Weak lensing surveys, like HSC, prefer a slightly less solid Universe (left) than the predicted Planck model (right). The images show a small, but noticeable difference
Recently, researchers managed to release the deepest extensive three-dimensional map of the distribution of matter in space. This allows you to increase the accuracy of the restrictions for dark energy with the help of the review of Hyper Suprime-Cam (HSC).
The modern universe is a rather large place. The space has expanded over the past 14 billion years, weaving galaxies and dark matter by gravity and creating an amazing landscape with voids. Gravity attracting matter also affects our vision of astronomical objects. When light travels from distant galaxies to the Earth, gravitational attraction from other objects in the path bends the glow. As a result, the observed galaxies are distorted due to the phenomenon of gravitational lensing. Within such distortions, there is a large amount of information that allows for a better understanding of the distribution of matter in the Universe and the nature of dark energy.
The HSC map is based on data from the Japanese Subaru telescope and allows researchers to measure gravitational distortion in images from 10 million galaxies.

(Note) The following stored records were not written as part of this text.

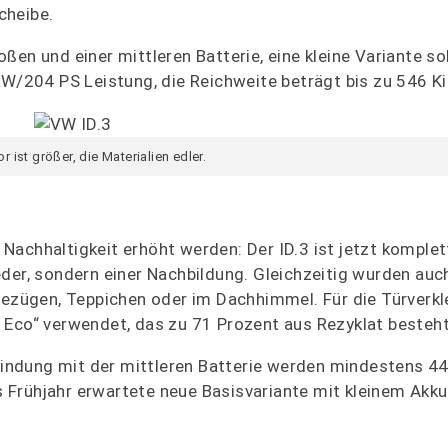
cheibe.
en und einer mittleren Batterie, eine kleine Variante sol
204 PS Leistung, die Reichweite beträgt bis zu 546 Ki
r ist größer, die Materialien edler.
achhaltigkeit erhöht werden: Der ID.3 ist jetzt komplett 
der, sondern einer Nachbildung. Gleichzeitig wurden auch
zbezügen, Teppichen oder im Dachhimmel. Für die Türverk
 Eco“ verwendet, das zu 71 Prozent aus Rezyklat besteht
rbindung mit der mittleren Batterie werden mindestens 4
as Frühjahr erwartete neue Basisvariante mit kleinem Akk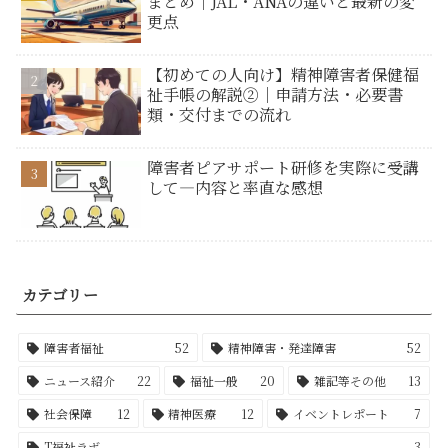
まとめ｜JAL・ANAの違いと最新の変
更点
【初めての人向け】精神障害者保健福
祉手帳の解説②｜申請方法・必要書
類・交付までの流れ
障害者ピアサポート研修を実際に受講
して―内容と率直な感想
カテゴリー
障害者福祉
52
精神障害・発達障害
52
ニュース紹介
22
福祉一般
20
雑記等その他
13
社会保障
12
精神医療
12
イベントレポート
7
T福祉ラボ
3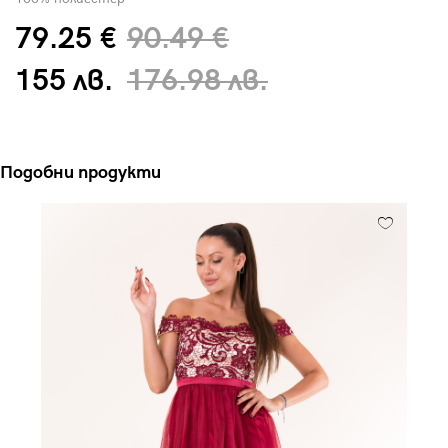
79.25 €
90.49 €
155 лв.
176.98 лв.
Подобни продукти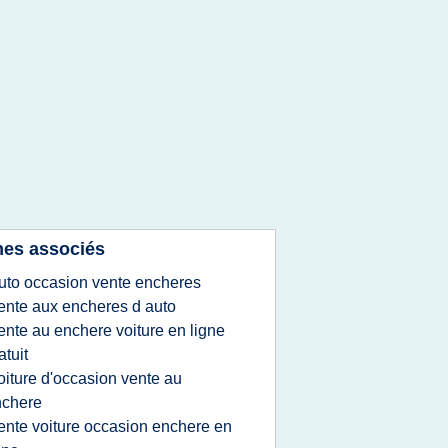
es associés
uto occasion vente encheres
ente aux encheres d auto
ente au enchere voiture en ligne
atuit
oiture d'occasion vente au
nchere
ente voiture occasion enchere en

Left: Three-dimensional map of the dark matter of the Universe, derived from one of the six HSC observation zones and displayed in the background with different shades of blue (bright areas are dark matter). The map was derived from the distortions of galactic forms, indicated by white lines. Their length conveys the magnitude of the distortion, and the angle corresponds to the direction. Right: Measurements are activated by light from distant galaxies passing through the Universe and deviating matter in different eras HSC scans the nearest Universe in a narrower, but deep form, due to which it is possible to study the weaker galaxies and form a clear map of the distribution of dark matter.

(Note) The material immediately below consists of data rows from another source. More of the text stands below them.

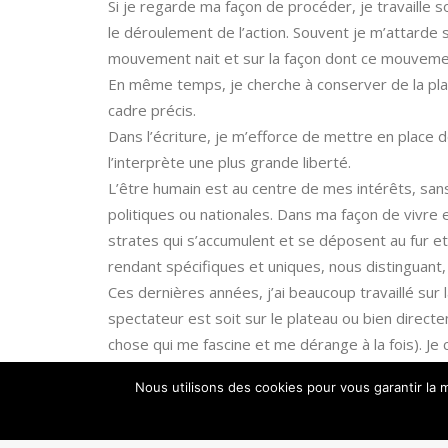
Si je regarde ma façon de procéder, je travaille 
le déroulement de l’action. Souvent je m’attarde s
mouvement nait et sur la façon dont ce mouveme
En même temps, je cherche à conserver de la place
cadre précis.
Dans l’écriture, je m’efforce de mettre en place 
l’interprète une plus grande liberté.
L’être humain est au centre de mes intérêts, sans 
politiques ou nationales. Dans ma façon de vivre 
strates qui s’accumulent et se déposent au fur e
rendant spécifiques et uniques, nous distinguant
Ces dernières années, j’ai beaucoup travaillé sur 
spectateur est soit sur le plateau ou bien directem
chose qui me fascine et me dérange à la fois). Je 
rassurant où chacun puisse se comporter libreme
Nous utilisons des cookies pour vous garantir la m
cette proximité, cette porte ouverte sur le privé
possible dans le monde dans lequel nous vivons (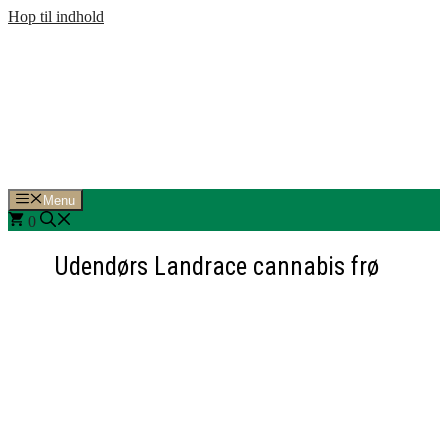
Hop til indhold
Menu
0
Udendørs Landrace cannabis frø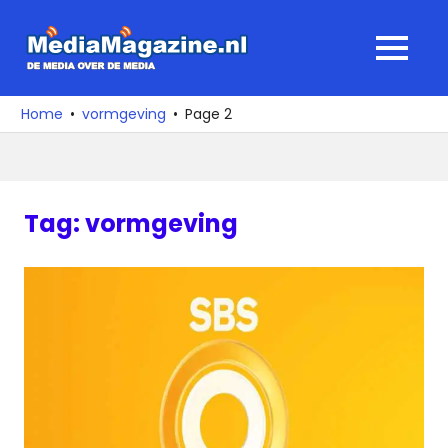
Ga
naar
MediaMagaz
MENU
de
De
inhoud
media
Home
vormgeving
Page 2
over
de
media
Tag:
vormgeving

The researchers compared the new map with the fluctuations predicted by Planck’s satellite observations. HSC measurements were lower, but the Planck model was statistically consistent. The situation with lower results still makes one doubt whether the dark energy leads itself as Einstein's cosmological constant.
Cosmological constraints on the cluster of the universe today (S8) are predicted using observations of space at different times. The HSC measurement is displayed in red and is considered one of the most distant measurements using weak gravitational lensing. They should be compared with the results of Planck, obtained from observations of the background radiation in the earliest Universe, and other modern experiments KiDS and DES
The map provides a more complete picture of how much dark energy there is, revealing details of its properties and participation in accelerating the process of spatial expansion. Measuring distortion caused by gravitational lensing is difficult. The fact is that this effect is small, and distortions in galactic forms can be created by the atmosphere, telescope and detector. To get accurate information, scientists need to be sure that all effects are only about lensing.
The lensing studies, like HSC, prefer a much less solid Universe than Planck predicted. The images show a slight but noticeable discrepancy with the computer model. Is this a statistical fluctuation? Astronomers continue to collect more data to understand this issue.
Therefore, the team created detailed simulation data modeling for HSC based on images from the Hubble Space Telescope. In these simulations, we managed to find corrections to galactic forms in order to remove form distortions caused by extraneous effects. Results are extracted from the first year of HSC study data. In general, HSC should collect data for 5 years, which will even better reveal the behavior of dark energy and help to study the evolution of galaxies and massive galactic clusters.